A middle-aged surgeon recently asked me to do a stress test on him. Why? I asked. Are you having problems? No, he said. He simply wanted to have his heart checked out, to be sure.
I asked him a few questions. I learned he exercised vigorously almost every day. He had no chest pain, breathing problems, or dizzy episodes. He did not smoke, nor did he have high blood pressure, diabetes or high cholesterol levels. Both of his parents lived well into their eighties.
When I told him getting a stress test was a bad idea, he looked at me funny. He said he didn’t want to die suddenly or have a heart attack.
If only testing for heart attack were that easy. It is not. Despite massive gains in medical knowledge, there is no single test that can predict when and if a heart attack will occur.
What a stress test can do is help us establish a diagnosis of heart disease, estimate future risk and learn more about specific situations, such as heart rhythm problems.
The idea of cardiac stress tests is putting the heart under stress and seeing what happens. If the heart tolerates the stress, one can feel confident there isn’t significant heart disease, which most often comes in the form of blockages in the arteries that supply blood to the heart—the coronary arteries.
A stress test is usually done with a treadmill or bike. The workload starts out slowly and is gradually increased, causing the heart to beat faster and harder and increasing the demand for blood and nutrients. A healthy heart can supply the increased demand, and shows no signs of strain. But, if there are blockages or other forms of disease, we may see signs of strain on the ECG recordings or on images taken after the test.

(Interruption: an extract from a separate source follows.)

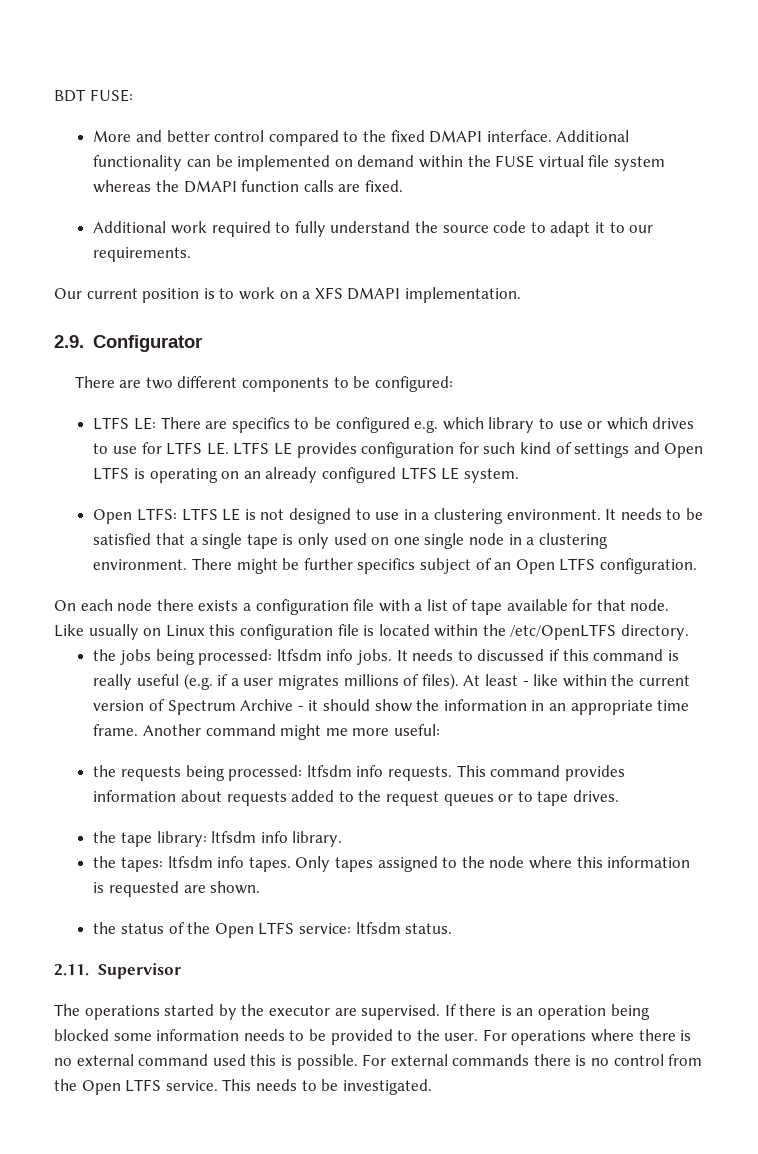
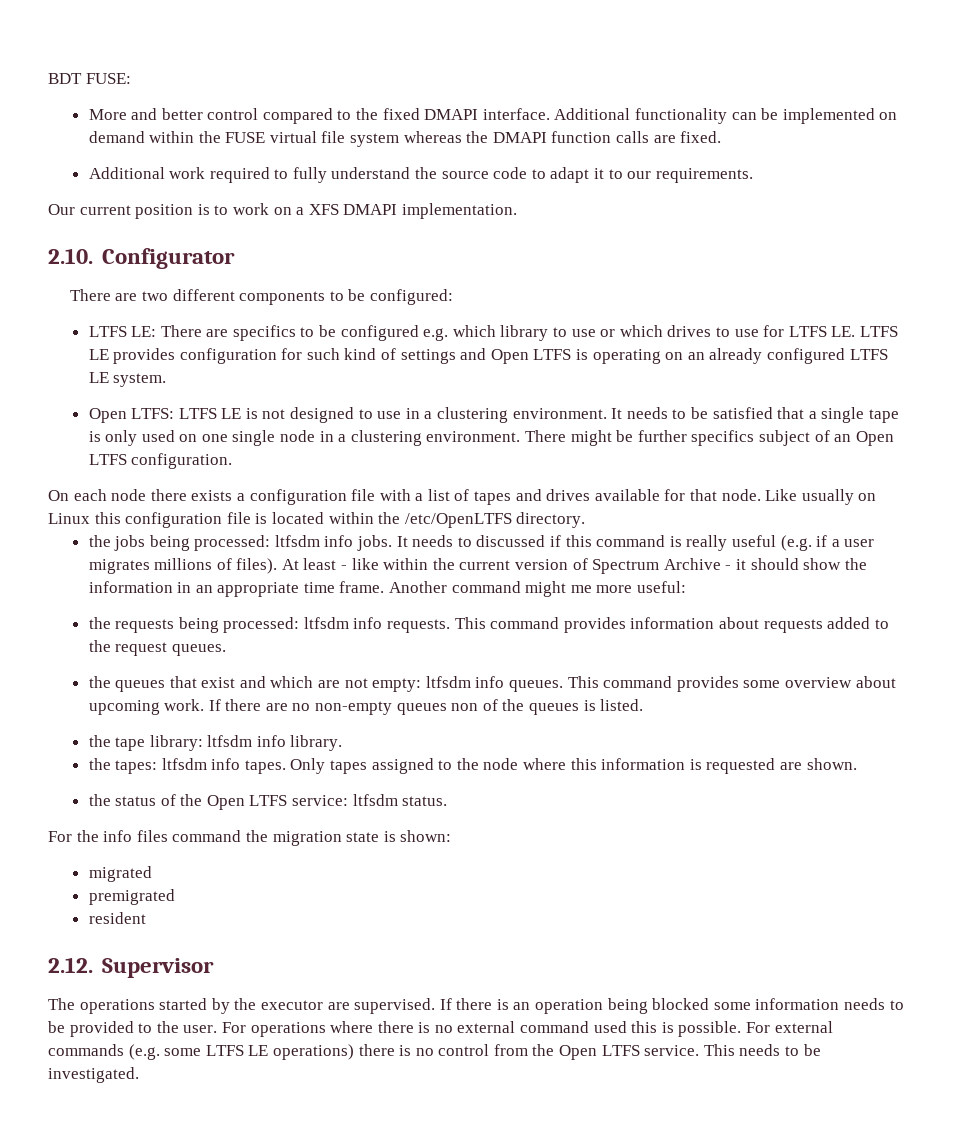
[54,335,84,348] 2.9. -> [48,248,93,264] 2.10.
[471,600,503,615] tape -> [474,489,591,505] tapes and drives
[443,790,619,806] queues or to tape drives. -> [171,644,226,656] [88,676,896,692] [88,699,644,715] queues. // the queues that exist and which are not empty: ltfsdm info queues. This command provides some overview about upcoming work. If there are no non-empty queues non of the queues is listed.
[54,964,89,976] 2.11. -> [48,830,452,846] [88,866,152,882] [88,889,175,905] [88,912,146,924] [48,957,93,973] For the info files command the migration state is shown: // migrated // premigrated // resident // 2.12.
(530, 1060) none -> [128,1044,354,1060] (e.g. some LTFS LE operations)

Signals of strain during a stress test aren’t like lab values, which are either high or low, normal or abnormal. Signs of strain of the heart during stress are less clear, more open to interpretation. For instance, many non-cardiac conditions can cause the heart to look as though it is having trouble when it is actually not – things like abnormal electrolytes, fluctuations in blood pressure, breathing too fast, and certain medications. Not surprisingly then, false positive stress tests are a common problem.
The opposite problem also occurs. False negatives happen when the stress test fails to reveal a potentially dangerous blockage. The supply/demand challenge of stress tests only identifies major blockages. But, the vexing way heart disease works is that most often it is the minor—not major—blockages that cause heart attacks or sudden death. Stress tests can’t see these minor blockages. The next sentence is not a typo: You can pass a stress test and have a major heart attack the next day.
You might wonder why we do stress tests. Here are three of the main reasons:
- Help in making a diagnosis. In someone who is having suspicious symptoms, like chest pain or breathlessness, a stress test can help establish or exclude a cardiac reason for the symptoms. Notice I used the word help. A stress test isn’t definitive, instead it adds or subtracts to the probability of heart disease.
- Predict future risk. The extremes of a stress test can provide some helpful insight. A person who has to stop exercising early in the test because of signs of strain carries a high risk of having severe blockages and future cardiac events. In comparison, a person who achieves a high level of exercise carries a much lower future risk of events.
- Observe the heart rhythm during exercise. Some abnormalities of the rhythm (arrhythmia) occur only when a patient is active. An exercise test can aid in making the diagnosis and determining the best treatment of an abnormally slow, irregular, or fast heart rhythm.
Now you can see why I did not recommend our surgeon undergo a stress test. He did not have suspicious symptoms. He had good exercise tolerance and no cardiac risk factors. His future cardiac outlook was terrific. Given the limits of stress tests, there was no useful information to be gained.
In the end, stress tests are like all other tests in medicine: their usefulness depends on the situation.